Hyde was born of an Anglo-Irish family in Castlerea, County Roscommon, and raised in Frenchpark, where his father was the Church of Ireland rector at Tibohine.  He was fascinated at an early age by the local people speaking Irish, and was inspired by them to study the language.  While society at the time looked down on the Irish language as backward and old-fashioned (an attitude that was contributing to its rapid decline), Hyde’s love for the language and the people from which it sprang blossomed.  His powerful determination to preserve Ireland’s linguistic and cultural past led him to found the Gaelic League, which championed the revival of the Irish language, and become its first president.  Along with the Gaelic Athletic Association, the League inspired the dedication of young Irish generations to not only know the history and culture of their people but to strive for a re-flowering of this culture.

 

Douglas Hyde was elected first President of Ireland not just for his non-partisan reputation but because he was a symbol to Irish people of the Ireland of the past and the Ireland of the future they wished to build.  Scholar, collector of folk songs, writer, Irish activist, politician, President – above all, Hyde was a simple man who loved the simple people of his youth speaking the Roscommon dialect of the Irish language, and who communicated his love to the entire nation.

 

The Council presents this award to an exemplary individual whose dedication to the Irish language continues the work of Dr. Douglas Hyde in preserving the rich legacy of Ireland’s ancient tongue and keeping it alive among the people of our world today.

 

 

Bob Burke, who boasts Irish grandfathers on both sides of his family, lived for many years in Bergen County as an active member of the Irish community. As did his brothers, he graduated from Trenton State College and became an industrial arts teacher. He taught at Pascack Hills High School for more than three decades, and was the head football coach there.

 

His interest in the Irish language stemmed from his original interest in the bagpipes, which he began playing in the 1970s as a member of a local pipe band. The titles of many songs, he says, were in Irish Gaelic or Scots Gaelic, which prompted his curiosity to learn more about the language.
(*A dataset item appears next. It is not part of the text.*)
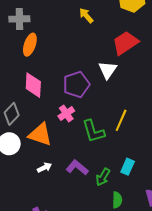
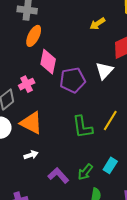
yellow arrow: (86, 16) -> (97, 24), moved, turned -91
pink diamond: (33, 85) -> (48, 62), moved
pink cross: (66, 113) -> (27, 84), moved
purple L-shape: (77, 167) -> (58, 175), moved

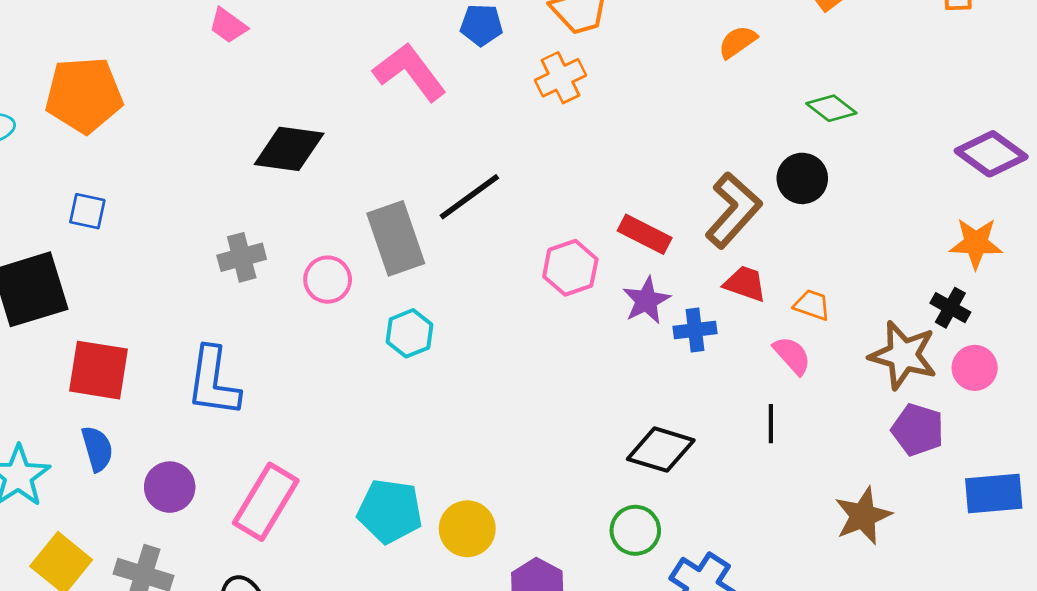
After listening to several Irish radio programs, his desire to learn the language grew.

 

He started learning Irish in the early eighties, when Liam O' Keefe was teaching a course at the Ridgewood Community School. Bob enrolled in the course and got hooked. In 1996, after years of study, he started teaching at Daltaí na Gaelige, an Irish language organization that has three immersion weekends and one immersion week each year. He started teaching Irish at the Ridgewood Community School about 12 or 14 years ago, where he continues to teach a weekly class. 

 

When Bob began teaching Irish, he had only been to Ireland once, before he had begun learning the language. His Irish education had all taken place in the United States. That all changed in 2003, when he went to Innis Oirr (Inisheer), the smallest of the Aran Islands, for three weeks. In 2004 he enrolled in a two-week course for adult learners through Galway University at An Cheathru Rua. He enjoyed it so much he has gone back every year since then, and when the course is over, he returns to Innis Oirr for a week.

 

Bob Burke currently lives in New Hampshire and makes his faithful trip down the East Coast each week to teach Irish to adult learners like himself.

 

 

A native of Connemara, County Galway, Mícheál ÓMáille has worked to spread the Irish language in the U.S., Canada, and around the world as both a language teacher and a lecturer on Irish history and culture.  He teaches Irish language immersion classes to all ages and skill levels, and was the featured Irish teacher at this year’s Catskills Irish Arts Week.  He is a member of Daltaí na Gaeilge and is the regional Gaeilgeóir (Irish language officer) for the North American Province of Comhaltas Ceoltóirí Éireann.

 

As a teacher and lecturer, Mícheál ÓMáille spent years in China, Taiwan, and Korea, and has produced a lecture entitled My Decade in China based on his experiences and his discovery of many connections between the ancient Irish and Chinese cultures.  In 1995, he worked with the Choctaw Nation of Oklahoma in preparation for a visit they were to receive from Mary Robinson, the President of Ireland, who was coming to express Ireland’s gratitude for the relief money the Choctaw sent to Ireland during the Famine.  Mícheál served as a consultant regarding the Choctaw Nation’s language revival and presented a “Crash Course in Choctaw.”

 

A gifted entertainer, Mícheál has served as Seanachaí (storyteller) for the Irish-language theatre Taibhdhearc na Gaillimhe in Galway.  He also starred in the one-man show “The Confessions of St. Patrick” at the Hamilton Theatre in Rahway, New Jersey.  He has hosted the weekly Irish Hour on W.R.S.U., the radio station of Rutgers University, and has been a frequent guest on American Celtic TV.  As both a historian and a poet, he speaks with authority on a wide range of subjects.   In both English and Irish, he has delivered lectures on many topics, including the life and times of St. Patrick, the Irish fighting on both sides of the Civil War in the U.S., James Joyce’s Ulysses, and the Easter Rising of 1916.

 

Mícheál lives in Neptune, New Jersey, with his wife Mary Ellen.  They are blessed with three children and seven grandchildren.